-------- EXTRAIT DU DOCUMENT --------

4 ème partie - Jean-Louis Esperce

dimanche 24 mars 2013
par  Martine Astor

Aujourd’hui , Jean-Louis Esperce enfant fait partie des « grands ». Il entre en 6ème. On peut y voir que l’on n’était pas plus tendre, à cette époque-là, avec les professeurs, qu’on ne l’est des dizaines d’années après.

Mes années au Collège

Après l’examen qui nous permettait d’accéder au secondaire, l’entrée en sixième fut un moment important de mon parcours scolaire. Ceux qui venaient des classes primaires du Collège avaient l’incontestable avantage de connaître l’établissement par rapport à ceux, qui, ayant eux aussi réussi l’examen, venaient des écoles libres ou publiques de la ville ou des environs. Notre nombre conduisit l’administration à former deux classes : 6e A et 6e B en plus de la classe dite 6e M pour ceux qui ne suivaient pas l’enseignement du latin. Comme on peut le penser, l’entrée en sixième marquait un changement profond pour nous tant en la forme qu’au fond. Les cours étaient dispensés en une heure théorique de temps qui était en fait cinquante cinq minutes. Nous avions un professeur par matière ou quelquefois pour deux matières et celui-ci installé dans sa classe nous attendait, le déplacement devant se faire dans les cinq minutes qui manquaient à l’heure d’enseignement. Nous devions attendre en ordre dans le couloir ou la cour devant la classe avant d’entrer au signal donné par le professeur, chacun s’installant à la place de son choix, debout en silence, attendant l’ordre de s’asseoir. En début d’année, chacun de nos professeurs nous avait précisé les ouvrages et le matériel qu’il souhaitait ainsi que les règles de présentation de nos devoirs : feuilles doubles ou simples, à petits ou à gros carreaux, marge d’un tiers ou d’un quart, couleur de l’encre, stylo à plume ou à bille.

-------- ENTRÉES DU CORPUS --------

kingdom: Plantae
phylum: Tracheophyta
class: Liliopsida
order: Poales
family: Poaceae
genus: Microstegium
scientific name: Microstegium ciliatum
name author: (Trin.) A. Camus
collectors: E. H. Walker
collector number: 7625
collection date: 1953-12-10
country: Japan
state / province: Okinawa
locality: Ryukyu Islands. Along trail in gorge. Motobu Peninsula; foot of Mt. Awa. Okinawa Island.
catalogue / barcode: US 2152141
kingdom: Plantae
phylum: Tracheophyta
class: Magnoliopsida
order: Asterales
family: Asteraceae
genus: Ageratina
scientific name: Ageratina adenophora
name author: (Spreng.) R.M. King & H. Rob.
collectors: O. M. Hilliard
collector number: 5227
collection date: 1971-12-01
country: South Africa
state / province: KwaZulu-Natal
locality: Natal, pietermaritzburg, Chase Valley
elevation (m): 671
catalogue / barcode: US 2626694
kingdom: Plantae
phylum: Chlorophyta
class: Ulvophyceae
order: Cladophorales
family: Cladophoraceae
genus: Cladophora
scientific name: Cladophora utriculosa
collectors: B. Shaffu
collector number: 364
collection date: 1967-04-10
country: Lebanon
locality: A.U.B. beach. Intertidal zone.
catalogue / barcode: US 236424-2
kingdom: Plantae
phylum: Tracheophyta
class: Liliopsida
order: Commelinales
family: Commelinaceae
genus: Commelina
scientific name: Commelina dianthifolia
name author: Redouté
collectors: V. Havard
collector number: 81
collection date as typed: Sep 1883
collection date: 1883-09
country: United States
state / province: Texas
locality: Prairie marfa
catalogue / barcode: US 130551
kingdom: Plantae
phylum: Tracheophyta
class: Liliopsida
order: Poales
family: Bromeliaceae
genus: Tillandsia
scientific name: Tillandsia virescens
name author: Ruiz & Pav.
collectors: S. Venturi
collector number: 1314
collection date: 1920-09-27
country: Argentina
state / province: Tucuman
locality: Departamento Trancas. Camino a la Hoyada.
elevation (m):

--------

**LISTE DES TÂCHES**
1) Dans le récit sur le collège, combien de minutes durait réellement une heure de cours ?
2) Donnez la suite du récit sur le collège, s'il vous plaît.

**RÉPONSES PAR TÂCHE**
1) Une heure de cours durait en fait cinquante-cinq minutes.

2)
Sur le fond, nous découvrions de nouvelles matières, ignorées jusque-là et en particulier le latin et l’anglais.

La classe de latin

Pour ce qui est du latin il nous était enseigné par monsieur Julien qui professait également en français et en histoire et géographie. Monsieur Julien était un homme plutôt de petite taille, toujours habillé avec une certaine recherche, portant cravate et souvent sous la veste, gilet assorti. Il avait une très mauvaise vue qui l’obligeait à porter de très gros verres de lunettes dans le genre cul de bouteille tenus par de fines branches presque invisibles qui en diminuaient l’importance. Son surnom qui miraculeusement était arrivé jusqu’à nous les nouveaux, était « le canard ». Très vite je compris d’où venait cet épithète. Monsieur Julien, qui malgré sa mauvaise vue voyait tout ce qui se passait dans sa classe sur laquelle il exerçait une autorité sereine et ferme que personne n’essayait de provoquer, avait l’habitude tout en dispensant son enseignement d’avancer ses lèvres jointes pour venir toucher son nez et en obturer les narines. Les générations précédentes avaient tiré de ce geste machinal le surnom qui convenait.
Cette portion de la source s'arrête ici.